Ordinary coupling nuts (1/2"-13) are welded to lug nuts. At least three lug extensions are needed per side. Lug sizes may be different, but the most common are the 12mm nuts. Some SUVs and pickups will use 14mm. A few European cars will use lug bolts. The coupling nuts can be purchased from McMaster-Carr, part number 90977A195. A jig to keep the coupling nuts lined up with the lug nuts during welding is useful, as shown in the following photograph.

Jig with Extension


Hollow braided rope is used after splicing loops in the ends to attach to the spindles. Each leg is about 12 ft long and must be the same length to prevent drift. An overhand knot is placed at the center to make the legs the same length. The front loop is attached to another hollow braided loop about the yoke rope. A steel cable is fed through the center of the hollow braided rope and the end is duct taped. The steel cable is 5/16" 7-19 galvanized.

Pulley (Sheaves)

A bronze bearing 3 1/2" block is used to guide the cable. These are rated for 1500# but should only be used once, due to the high speeds and dirty environment. The blocks are drilled into the ground and attached with concrete anchors as shown below. Drilling Holes

Pulleys in the GroundPulley


The fundamental safety system for the kit is a set of remote actuated air brakes. These brakes are powered with compressed air and actuated with a radio link controlling a pneumatic solenoid. A digital radio link proved to be much more reliable than an older analog radio.
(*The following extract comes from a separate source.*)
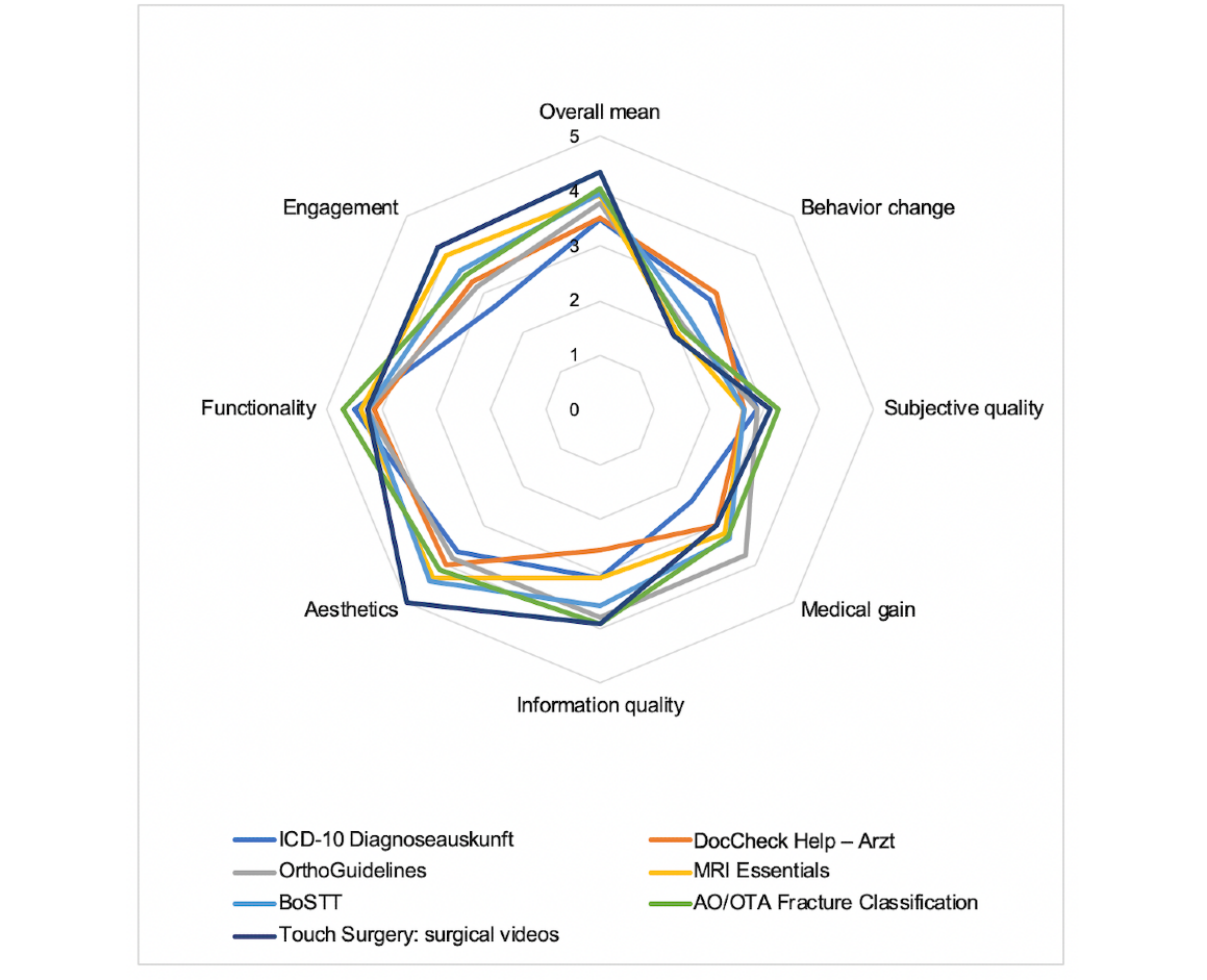
Figure 4. Mean section ratings for trusted apps using the “MARS-G”. Every single app was ranked by two raters. AO/OTA: Arbeitsgemeinschaft für Osteosynthesefragen/Orthopedic Trauma Association; BoSTT: bone and soft tissue tumors-case studies; ICD-10: International classification of diseases, tenth revision; MRI: magnetic resonance imaging; MARS-G: German Mobile App Rating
The braking system has the following parts:

  • Radio Controller: Spektrum DX5e DSMX 5-Channel Transmitter at Amazon
  • 2 Spektrum Receivers (one for each car)
  • 2 Receiver battery packs and chargers
  • R/C Switch to convert throttle signal to on/off relay. TU-CRRC uses a Battleswitch from Dimension Engineering.
  • Air Solenoid that takes the Battleswitch relay from the radio and opens an air valve. An example is the ASCO 8300 Series. The ones used by TU-CRRC were purchased on e-Bay.
  • 12V source to power the air solenoid.
  • A pneumatic cylinder with about 8" of travel and at least 4 square inches of area.
  • A rod end joint and a steel bracket that can be screwed to the brake pedal.
  • Various hose and pipe fittings.
  • An air regulator.
  • An air tank.

Mounted Brakes

The air sources is mounted in the back seat. A radio controlled solenoid valve is used to apply air to the pneumatic cylinder.